The task: Leave out the images and repeat the listing below without a single change.

Dataset section:
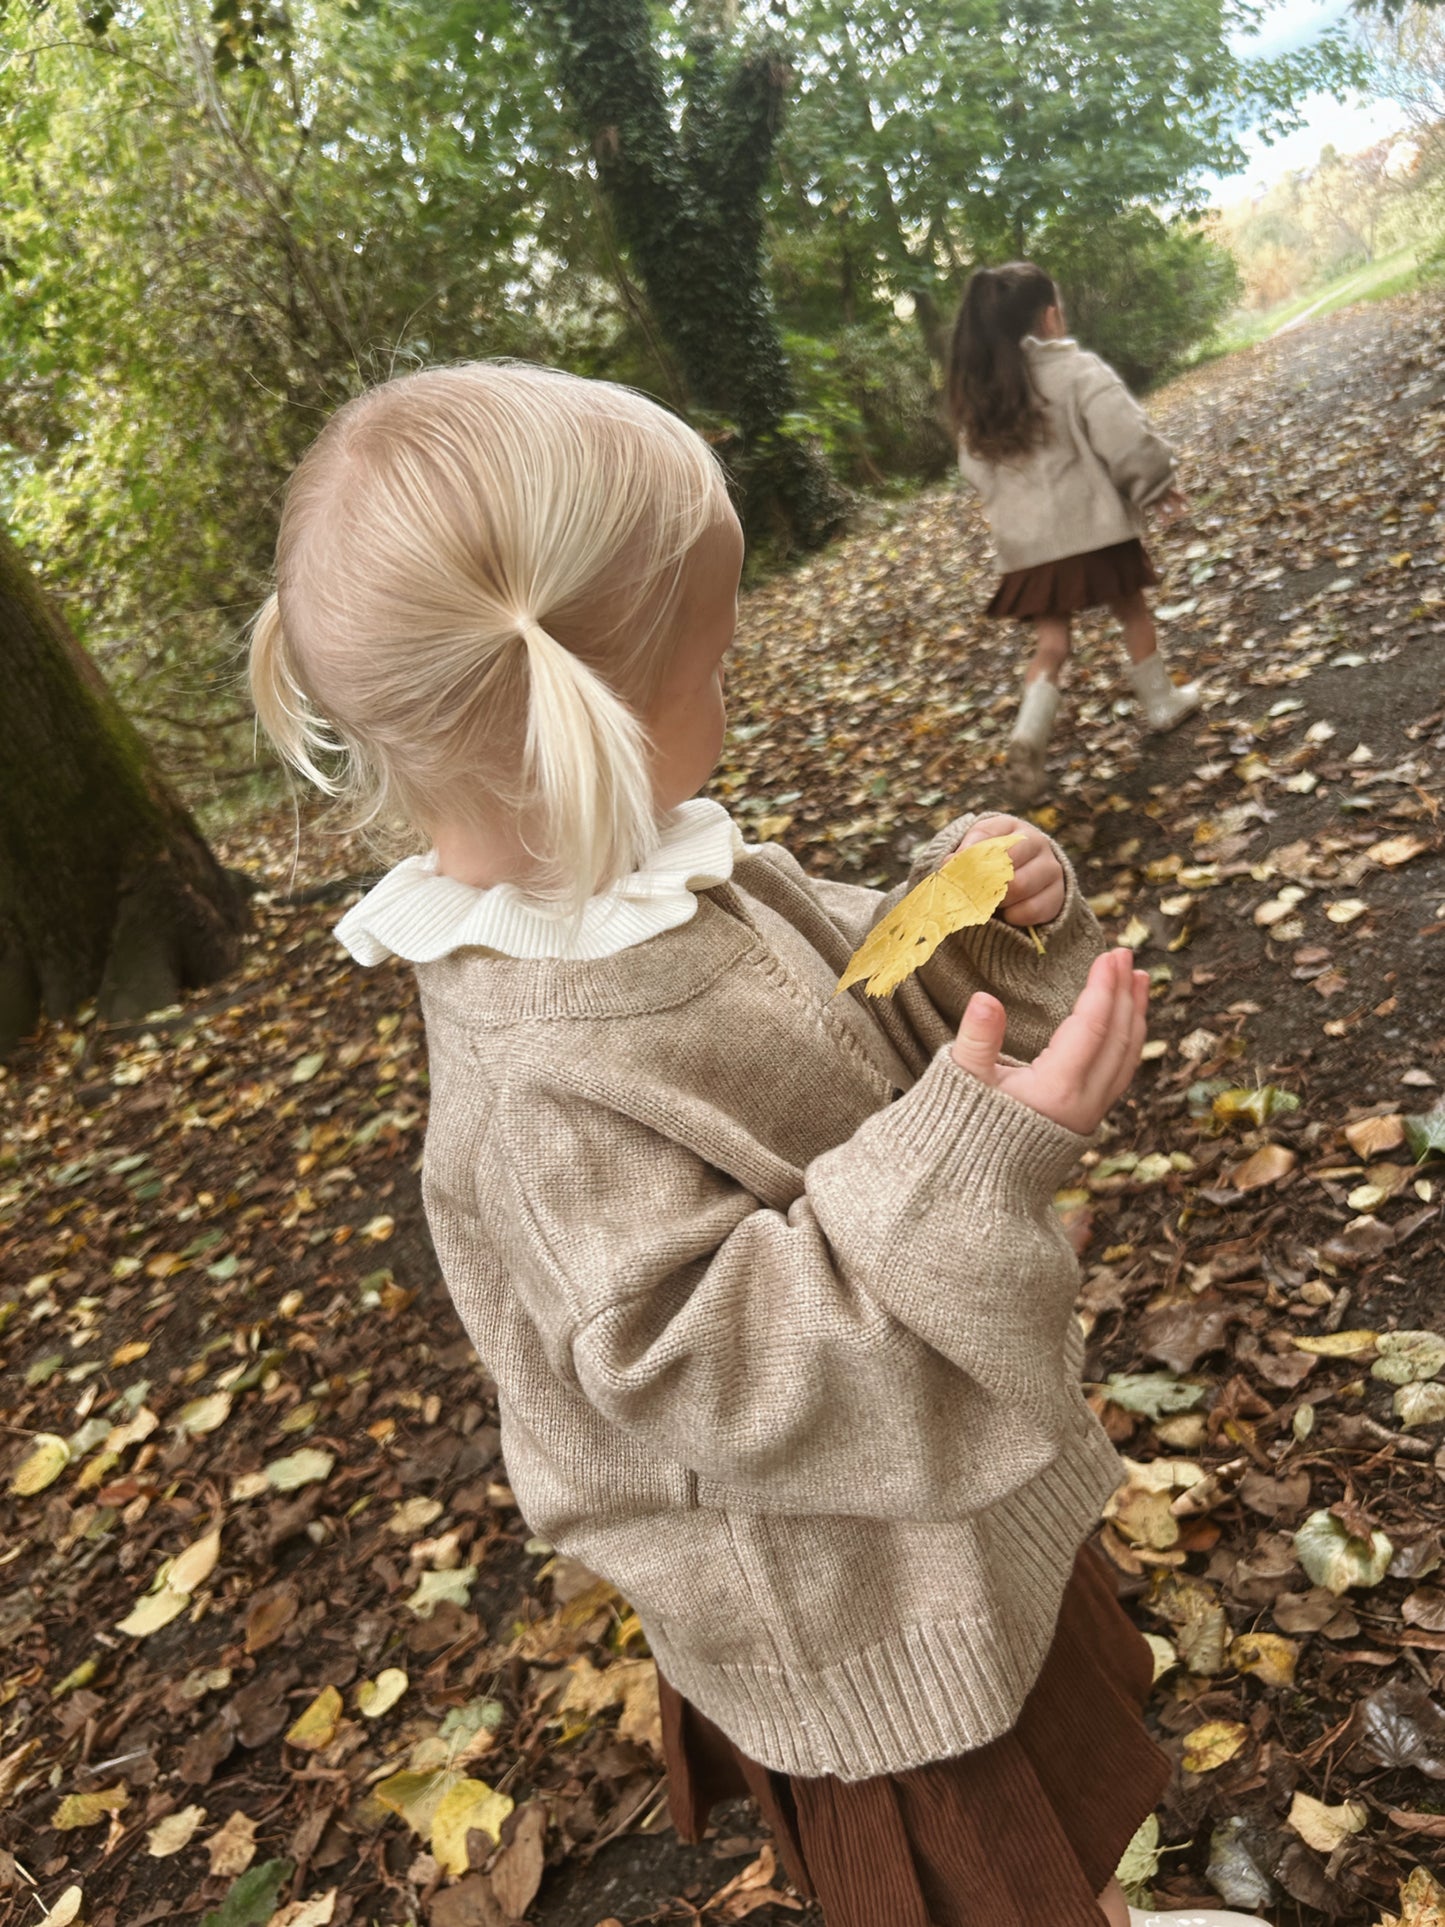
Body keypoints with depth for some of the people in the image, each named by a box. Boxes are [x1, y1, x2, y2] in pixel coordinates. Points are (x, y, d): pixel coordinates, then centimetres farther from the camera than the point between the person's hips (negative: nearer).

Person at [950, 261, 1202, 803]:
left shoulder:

Result for this task:
Body keypoints with depth for some of the people in the image, each named by a box. Boxes are [x1, y1, x2, y2] in pixel coordinates. Points are (x, y, d): pixel coordinates, then centimetres farther from the camera than the point between the person's hips (negative: nearer).

Person at [950, 261, 1202, 803]:
left shoulder:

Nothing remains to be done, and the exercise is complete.